– Z kim graniczy Rosja?
– Z kim chce.
– A z kim chce?
– Z nikim!
***
Dzwoni Baba na stację Kolejową i Pyta Obsługę:
– Ile jedzie Pociąg ze Szczecina do Warszawy?
– Chwileczkę…
– Dziękuję.!
***
– Już nigdy nie pójdę do tego jasnowidza. To jakiś oszust.
– A skąd wiesz?
– Bo jak zapukałem, to się spytał „Kto tam?”.
***
Mówi Jan do Hrabiego:
– Panie Hrabio, wasza żona Hrabina od paru dni gra na flecie, ale chyba wcześniej grała na pianinie?
– Tak. Trochę mi to zajęło, zanim ją przekonałem, żeby zmieniła instrument.
– I jest różnica?
– Zdecydowana. Nie może teraz przy graniu podśpiewywać.
***
Kowalski skarży się koledze:
– Wiesz, moja żona zupełnie mnie nie rozumie. A Twoja?

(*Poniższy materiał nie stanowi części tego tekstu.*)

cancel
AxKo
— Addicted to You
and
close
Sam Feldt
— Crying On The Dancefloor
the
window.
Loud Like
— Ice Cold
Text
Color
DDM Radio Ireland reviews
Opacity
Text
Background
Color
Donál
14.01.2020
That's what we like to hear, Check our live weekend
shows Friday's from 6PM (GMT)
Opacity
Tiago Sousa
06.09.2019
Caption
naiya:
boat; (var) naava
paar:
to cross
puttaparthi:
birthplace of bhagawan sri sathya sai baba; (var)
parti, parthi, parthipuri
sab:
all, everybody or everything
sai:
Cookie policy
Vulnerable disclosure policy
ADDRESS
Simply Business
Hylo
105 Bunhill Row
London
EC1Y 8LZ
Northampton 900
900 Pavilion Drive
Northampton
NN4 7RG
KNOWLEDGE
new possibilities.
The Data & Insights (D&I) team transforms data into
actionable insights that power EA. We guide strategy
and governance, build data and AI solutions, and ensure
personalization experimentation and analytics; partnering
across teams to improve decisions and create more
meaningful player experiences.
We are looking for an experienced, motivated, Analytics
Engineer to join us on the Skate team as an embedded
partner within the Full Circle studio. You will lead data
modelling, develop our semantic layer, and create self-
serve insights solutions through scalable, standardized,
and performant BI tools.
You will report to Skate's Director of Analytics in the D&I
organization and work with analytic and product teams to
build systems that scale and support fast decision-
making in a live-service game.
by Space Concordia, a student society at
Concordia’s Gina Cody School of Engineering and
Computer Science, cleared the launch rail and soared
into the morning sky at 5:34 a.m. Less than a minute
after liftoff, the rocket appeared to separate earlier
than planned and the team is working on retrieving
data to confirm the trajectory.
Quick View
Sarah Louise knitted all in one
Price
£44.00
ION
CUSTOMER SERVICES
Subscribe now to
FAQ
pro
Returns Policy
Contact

– Nie wiem. Nie rozmawiam z nią o tobie.
***
W tramwaju tłok, facet się przepycha się i pyta:
– Pan tera wysiada?
– Ja nie pantera, ja lew…
***
Właściciel apteki do praktykanta:
– A z tej bańki nalewamy tylko wtedy, gdy recepta jest całkiem nieczytelna.
***
Redaktor naczelny pewnej gazety zatrudnił nową sekretarkę.
Zapytana któregoś dnia rano, czy szef jest bardzo zajęty, odpowiedziała:
– Ależ nie! Cały czas tylko czyta tę naszą gazetę!